Although the Taniyama-Shimura conjecture was a beautiful hypothesis, nobody could prove it was true for every elliptic equation and every modular form. Crucially, if the Taniyama-Shimura conjecture could be proven, it could be used to prove dozens of other conjectures. It became one of the holy grails of 20th-century number theory.

Then was another 30 years with no progress on Fermat’s last theorem until 1986, Ken Ribet, a professor at the University of California, Berkeley, was attending the International Congress of Mathematicians when he had a revelation. He proved that a consequence of the Taniyama- Shimura conjecture being true was that Fermat’s Last Theorem was also true. Therefore, mathematicians had a concrete way to prove Fermat’s last theorem, prove the Taniyama-Shimura conjecture. The only problem was it was believed that the Taniyama-Shimura conjecture was impossible to prove.

However, there was one person who, when hearing of Ribet’s discovery believed he could solve this conjecture and that was Andrew Wiles. At the time he was a Professor at Princeton University. He had been fascinated with Fermat’s last theorem since age 10 and it had been his life’s ambition to solve the problem. He set out to solve the problem, but did so in secret.
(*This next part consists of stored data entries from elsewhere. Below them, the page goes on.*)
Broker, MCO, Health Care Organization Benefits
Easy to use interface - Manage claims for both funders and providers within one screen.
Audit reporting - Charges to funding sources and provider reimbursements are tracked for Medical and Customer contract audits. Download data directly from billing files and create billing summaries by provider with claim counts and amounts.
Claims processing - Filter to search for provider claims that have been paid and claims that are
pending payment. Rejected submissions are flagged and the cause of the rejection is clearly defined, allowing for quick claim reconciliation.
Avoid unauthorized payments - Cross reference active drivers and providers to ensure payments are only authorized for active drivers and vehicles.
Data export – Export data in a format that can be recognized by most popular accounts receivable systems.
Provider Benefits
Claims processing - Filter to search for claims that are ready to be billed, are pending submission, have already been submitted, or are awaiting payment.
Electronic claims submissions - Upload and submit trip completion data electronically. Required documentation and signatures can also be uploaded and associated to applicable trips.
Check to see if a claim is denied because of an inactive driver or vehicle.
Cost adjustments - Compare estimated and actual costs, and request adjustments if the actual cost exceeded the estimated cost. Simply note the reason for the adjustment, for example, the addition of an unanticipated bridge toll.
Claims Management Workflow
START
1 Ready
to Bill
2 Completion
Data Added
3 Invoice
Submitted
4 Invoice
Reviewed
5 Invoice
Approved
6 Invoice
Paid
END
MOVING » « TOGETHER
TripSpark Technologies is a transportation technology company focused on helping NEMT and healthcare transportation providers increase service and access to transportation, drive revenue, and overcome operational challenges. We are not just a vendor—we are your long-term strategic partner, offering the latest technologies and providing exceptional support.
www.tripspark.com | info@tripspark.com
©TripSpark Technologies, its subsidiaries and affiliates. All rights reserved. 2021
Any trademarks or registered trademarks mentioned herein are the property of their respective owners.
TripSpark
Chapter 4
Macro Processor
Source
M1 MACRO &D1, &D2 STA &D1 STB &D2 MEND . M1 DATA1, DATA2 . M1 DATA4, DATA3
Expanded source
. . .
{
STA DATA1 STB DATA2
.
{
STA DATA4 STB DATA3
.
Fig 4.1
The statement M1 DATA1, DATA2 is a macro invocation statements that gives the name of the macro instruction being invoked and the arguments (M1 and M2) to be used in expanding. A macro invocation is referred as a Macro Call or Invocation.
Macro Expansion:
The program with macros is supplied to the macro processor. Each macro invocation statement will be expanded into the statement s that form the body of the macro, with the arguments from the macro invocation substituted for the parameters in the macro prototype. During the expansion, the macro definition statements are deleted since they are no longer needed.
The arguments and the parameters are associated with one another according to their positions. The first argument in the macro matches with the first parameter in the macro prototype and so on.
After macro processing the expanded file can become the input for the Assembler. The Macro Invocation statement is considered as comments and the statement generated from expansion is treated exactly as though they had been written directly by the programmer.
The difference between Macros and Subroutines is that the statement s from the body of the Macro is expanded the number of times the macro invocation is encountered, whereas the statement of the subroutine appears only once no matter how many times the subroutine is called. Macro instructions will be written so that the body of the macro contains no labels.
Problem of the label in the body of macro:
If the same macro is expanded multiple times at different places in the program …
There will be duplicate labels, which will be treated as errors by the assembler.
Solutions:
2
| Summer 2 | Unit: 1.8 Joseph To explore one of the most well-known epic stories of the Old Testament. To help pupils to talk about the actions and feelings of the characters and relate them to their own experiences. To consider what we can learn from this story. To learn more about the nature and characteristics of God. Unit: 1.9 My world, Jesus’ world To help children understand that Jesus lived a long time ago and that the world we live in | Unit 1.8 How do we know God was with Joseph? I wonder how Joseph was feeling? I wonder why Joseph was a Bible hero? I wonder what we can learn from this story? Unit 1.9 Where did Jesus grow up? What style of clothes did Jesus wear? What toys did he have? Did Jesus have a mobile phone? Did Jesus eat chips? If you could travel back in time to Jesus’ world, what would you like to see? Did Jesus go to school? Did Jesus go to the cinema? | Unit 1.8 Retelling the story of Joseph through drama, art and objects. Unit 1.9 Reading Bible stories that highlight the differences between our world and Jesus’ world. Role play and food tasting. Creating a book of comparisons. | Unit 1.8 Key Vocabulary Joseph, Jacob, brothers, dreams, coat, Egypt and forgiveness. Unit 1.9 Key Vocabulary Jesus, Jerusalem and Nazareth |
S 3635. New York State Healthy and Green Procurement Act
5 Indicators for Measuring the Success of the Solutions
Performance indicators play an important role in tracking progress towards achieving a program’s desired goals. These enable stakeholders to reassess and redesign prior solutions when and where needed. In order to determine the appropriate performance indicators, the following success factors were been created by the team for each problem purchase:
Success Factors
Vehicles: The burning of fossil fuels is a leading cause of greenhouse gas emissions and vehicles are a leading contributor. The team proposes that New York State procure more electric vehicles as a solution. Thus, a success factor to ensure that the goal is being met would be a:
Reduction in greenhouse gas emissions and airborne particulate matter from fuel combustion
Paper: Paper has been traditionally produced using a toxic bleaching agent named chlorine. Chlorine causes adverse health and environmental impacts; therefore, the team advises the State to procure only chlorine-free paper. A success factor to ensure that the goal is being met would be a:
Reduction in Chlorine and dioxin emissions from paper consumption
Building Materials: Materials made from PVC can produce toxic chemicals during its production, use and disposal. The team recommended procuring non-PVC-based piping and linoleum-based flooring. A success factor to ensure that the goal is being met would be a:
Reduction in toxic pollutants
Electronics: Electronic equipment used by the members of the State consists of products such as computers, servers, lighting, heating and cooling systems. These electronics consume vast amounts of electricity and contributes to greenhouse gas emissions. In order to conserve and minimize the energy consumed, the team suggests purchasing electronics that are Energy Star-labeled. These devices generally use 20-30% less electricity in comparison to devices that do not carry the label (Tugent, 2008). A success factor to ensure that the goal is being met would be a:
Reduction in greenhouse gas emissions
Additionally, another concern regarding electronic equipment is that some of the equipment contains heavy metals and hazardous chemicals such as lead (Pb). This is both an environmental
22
He put himself into isolation for 7 years trying to find a solution, telling no one what he was doing.

In 1993 Wiles announced a lecture series with the devious title ‘Modular Elliptic Curves.’ It was leaked to the mathematical community that something special was to happen at this event. Throughout the lecture Wiles showed how he had discovered a way to count modular forms, by grouping them in a certain way. He used this to check each group was related to an elliptic curve. This proved the Taniyama-Shimura conjecture which proved Fermat’s last theorem.

An interesting point is, was Wiles’ proof the same as Fermat’s? This is definitely no. Wiles’ proof was a twentieth century proof and relied on many ideas Fermat would not have known. We actually believe that Fermat although correct, was mistaken that he had a proof for his theorem. Fermat’s last theorem still excites people today, including me, which is why I have slipped in the equation below. Interesting?

386692⁷ + 411413⁷ = 441849⁷

To find out more about Fermat’s last theorem I would highly recommended the BBC horizon documentary. It is presented by top Mathematicians from across the globe and they present it with all the relevant maths and explain everything superbly. Also none of the maths is too technical for even a GCSE student to understand so I would really recommend this programme. This makes this programme much better than the popular fiction on Fermat’s last theorem, because a lot of popular fiction is too hard when it doesn’t need to be and sometimes inaccurate. My personal favourite part was hearing from Goro Shimura whose reaction to finding out his theorem was true was apparently to send a fax to every mathematician at most universities across the globe saying 'I told you so'

I hope you enjoyed that short introduction into Fermat's Last Theorem. I will soon upload the proof for my most recent puzzle, so keep trying to solve it if you haven't finished. Finally, thank you again for Reading.